How do you feel an interactive dancefloor is perceived inside an art institution?
It looks like a stylised makeup compact washed in market-researched lighting. It’s a work that also speaks of consumerist trends: since the colours change every season, every time the work is shown, a new range of colours is seen. It looks out of place in a gallery, but I feel people are excited by the pulse of sound and colour. It’s just like a painting to me.
“I think my practice with constant change rings true for an internet age. I’ve described my work as ‘many tabs open in a browser’ – lots of stories about different things at the same time.”

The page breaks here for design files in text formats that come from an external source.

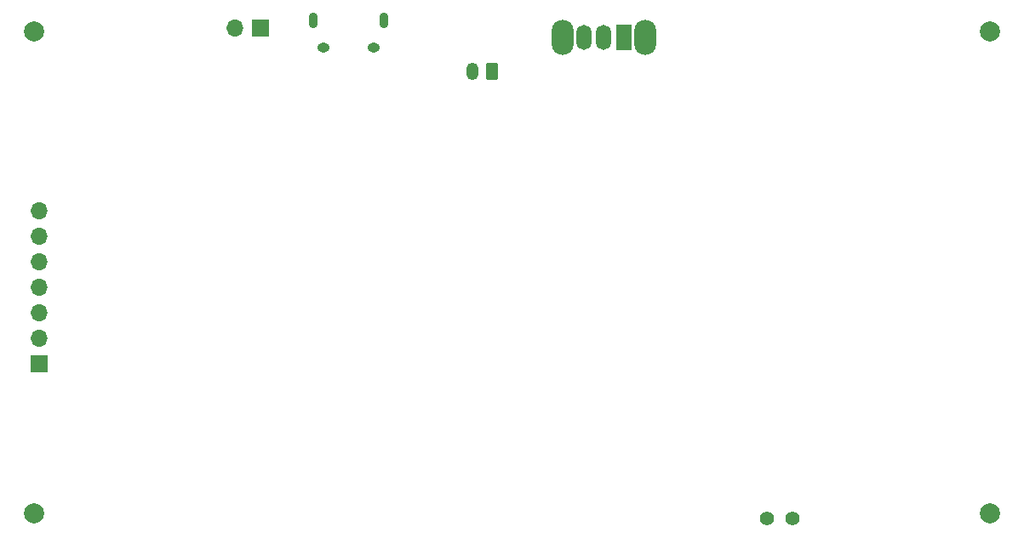
<source format=gbs>
G04 #@! TF.GenerationSoftware,KiCad,Pcbnew,(6.0.1-0)*
G04 #@! TF.CreationDate,2023-01-13T10:30:12+06:00*
G04 #@! TF.ProjectId,ESP_GSM,4553505f-4753-44d2-9e6b-696361645f70,rev?*
G04 #@! TF.SameCoordinates,Original*
G04 #@! TF.FileFunction,Soldermask,Bot*
G04 #@! TF.FilePolarity,Negative*
%FSLAX46Y46*%
G04 Gerber Fmt 4.6, Leading zero omitted, Abs format (unit mm)*
G04 Created by KiCad (PCBNEW (6.0.1-0)) date 2023-01-13 10:30:12*
%MOMM*%
%LPD*%
G01*
G04 APERTURE LIST*
G04 Aperture macros list*
%AMRoundRect*
0 Rectangle with rounded corners*
0 $1 Rounding radius*
0 $2 $3 $4 $5 $6 $7 $8 $9 X,Y pos of 4 corners*
0 Add a 4 corners polygon primitive as box body*
4,1,4,$2,$3,$4,$5,$6,$7,$8,$9,$2,$3,0*
0 Add four circle primitives for the rounded corners*
1,1,$1+$1,$2,$3*
1,1,$1+$1,$4,$5*
1,1,$1+$1,$6,$7*
1,1,$1+$1,$8,$9*
0 Add four rect primitives between the rounded corners*
20,1,$1+$1,$2,$3,$4,$5,0*
20,1,$1+$1,$4,$5,$6,$7,0*
20,1,$1+$1,$6,$7,$8,$9,0*
20,1,$1+$1,$8,$9,$2,$3,0*%
G04 Aperture macros list end*
%ADD10C,2.000000*%
%ADD11O,0.890000X1.550000*%
%ADD12O,1.250000X0.950000*%
%ADD13R,1.700000X1.700000*%
%ADD14O,1.700000X1.700000*%
%ADD15O,2.200000X3.500000*%
%ADD16R,1.500000X2.500000*%
%ADD17O,1.500000X2.500000*%
%ADD18C,1.400000*%
%ADD19RoundRect,0.250000X0.350000X0.625000X-0.350000X0.625000X-0.350000X-0.625000X0.350000X-0.625000X0*%
%ADD20O,1.200000X1.750000*%
G04 APERTURE END LIST*
D10*
X62500000Y-44500000D03*
X157510000Y-92490000D03*
X157500000Y-44500000D03*
D11*
X97220000Y-43455000D03*
D12*
X96220000Y-46155000D03*
X91220000Y-46155000D03*
D11*
X90220000Y-43455000D03*
D13*
X63000000Y-77600000D03*
D14*
X63000000Y-75060000D03*
X63000000Y-72520000D03*
X63000000Y-69980000D03*
X63000000Y-67440000D03*
X63000000Y-64900000D03*
X63000000Y-62360000D03*
D10*
X62500000Y-92500000D03*
D13*
X85010000Y-44150000D03*
D14*
X82470000Y-44150000D03*
D15*
X123230000Y-45092500D03*
X115030000Y-45092500D03*
D16*
X121130000Y-45092500D03*
D17*
X119130000Y-45092500D03*
X117130000Y-45092500D03*
D18*
X135330000Y-93010000D03*
X137870000Y-93010000D03*
D19*
X108040000Y-48520000D03*
D20*
X106040000Y-48520000D03*
M02*

</source>
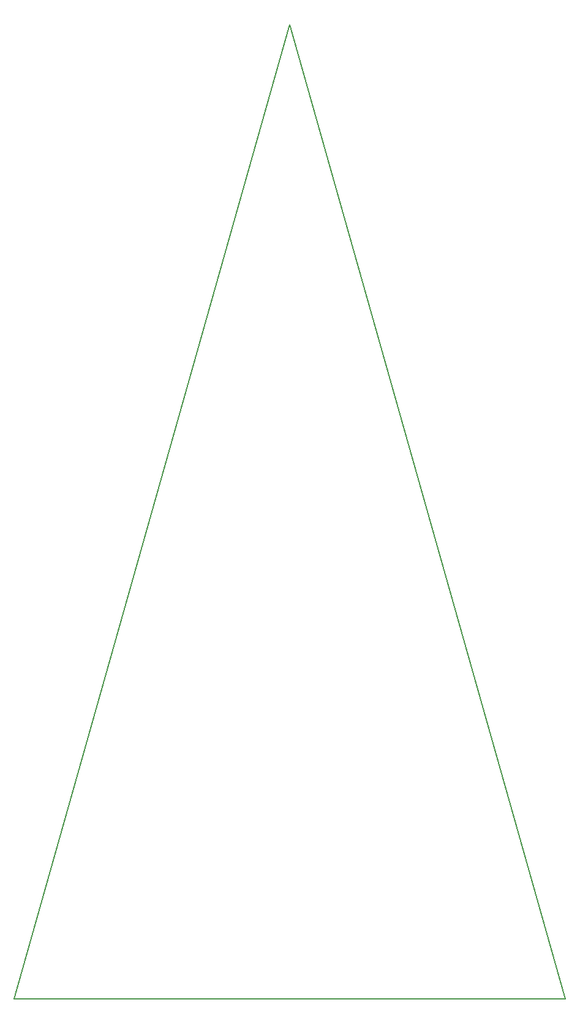
<source format=gbr>
G04 #@! TF.FileFunction,Profile,NP*
%FSLAX46Y46*%
G04 Gerber Fmt 4.6, Leading zero omitted, Abs format (unit mm)*
G04 Created by KiCad (PCBNEW 4.0.2-stable) date 12/1/2016 11:33:22 PM*
%MOMM*%
G01*
G04 APERTURE LIST*
%ADD10C,0.100000*%
%ADD11C,0.150000*%
G04 APERTURE END LIST*
D10*
D11*
X91440000Y-167640000D02*
X76200000Y-167640000D01*
X45720000Y-167640000D02*
X83820000Y-33020000D01*
X83820000Y-33020000D02*
X121920000Y-167640000D01*
X121920000Y-167640000D02*
X91440000Y-167640000D01*
X45720000Y-167640000D02*
X76200000Y-167640000D01*
M02*

</source>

Another one from 2014, but still very up-to-date: me, me, me, me, me, me, me, me, me, me, That is all I think about. This is just a guess, but could it be about the ‘me-generation’? Tell us a little bit about the thoughts behind this project.

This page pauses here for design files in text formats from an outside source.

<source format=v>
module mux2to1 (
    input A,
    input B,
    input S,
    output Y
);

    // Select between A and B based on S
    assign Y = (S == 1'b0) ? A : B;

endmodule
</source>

Yes, this is from a series of towels that are embroidered with these sad/funny lines. The lines came from a script written by myself and writer Anthony Carew, titled, Me. Each line of dialogue was like a question or statement in the form of self-portraiture. There are hundreds of lines, and so for a number of these, I took to a bath towel as something in the morning that could be a mantra to your day. For example, another one is, ‘Is it depressing I spend more time wondering about what my cat is thinking than how to combat systems of oppression?’
Your upcoming exhibition Carve A Future, Devour Everything, Become Something, taking place at The Ian Potter Centre NGV Australia, will be your first-ever major Australian exhibition. Not only featuring forty-three of your well-known hyper-colourful photographs but also pop songs, installations and sculptures. How do you link all of these mediums to make sense of them as a whole?
I don’t consciously link them together, they just do when you put enough in a room. It goes back to following whatever interests you; if you stay true to that, themes automatically reveal. The amazing thing to learn with this survey is how works from 2000 to 2018 are so different yet discuss a similar subject. It's a massive self-portrait.
The title of the exhibition sounds like an American how-to-become-successful book. Why this title?
It is also the title to a photograph from 2006 that has a teenage boy talking to a psychologist. He is speaking, so I imaged this is what he is saying to a therapist. I feel the title is equal parts aspiration and desperation.
Consumerist culture has long been a topic associated with the art world. How do you think your work differs from other artists? What makes your approach unique?
Perhaps, because often I am not critical of consumerist culture. I treat it as something in life, like a tree, it’s part of the landscape. It seemed strange to not mention or show the brands’ influence in our lives. As I type to you now, I see a Mac logo, a Fuji printer and Yamaha speakers – all within a meter. These things stay with us, and they change logos as we change clothes. They have Twitter accounts and people follow them.
If you had to name three things that you find fascinating or exciting about pop culture today, what would they be?
How albums can now be streamed and altered afterwards, like a software update. Kanye did this with his last two. Whatever is released on launch day is different a month later, so you end up with these different versions and mixes. That’s a radical change from a life of purchased CDs and LPs. Second, I wonder how Instagram face filters will evolve. How far will we go with all the smoothing and eye-widening? They only change the ones not being used, so it’s the users that dictate what works, and they’re slowly pushed towards a new vision. Finally, it’s going to be interesting to see how the new Celine rollout goes with Hedi Slimane for 2019.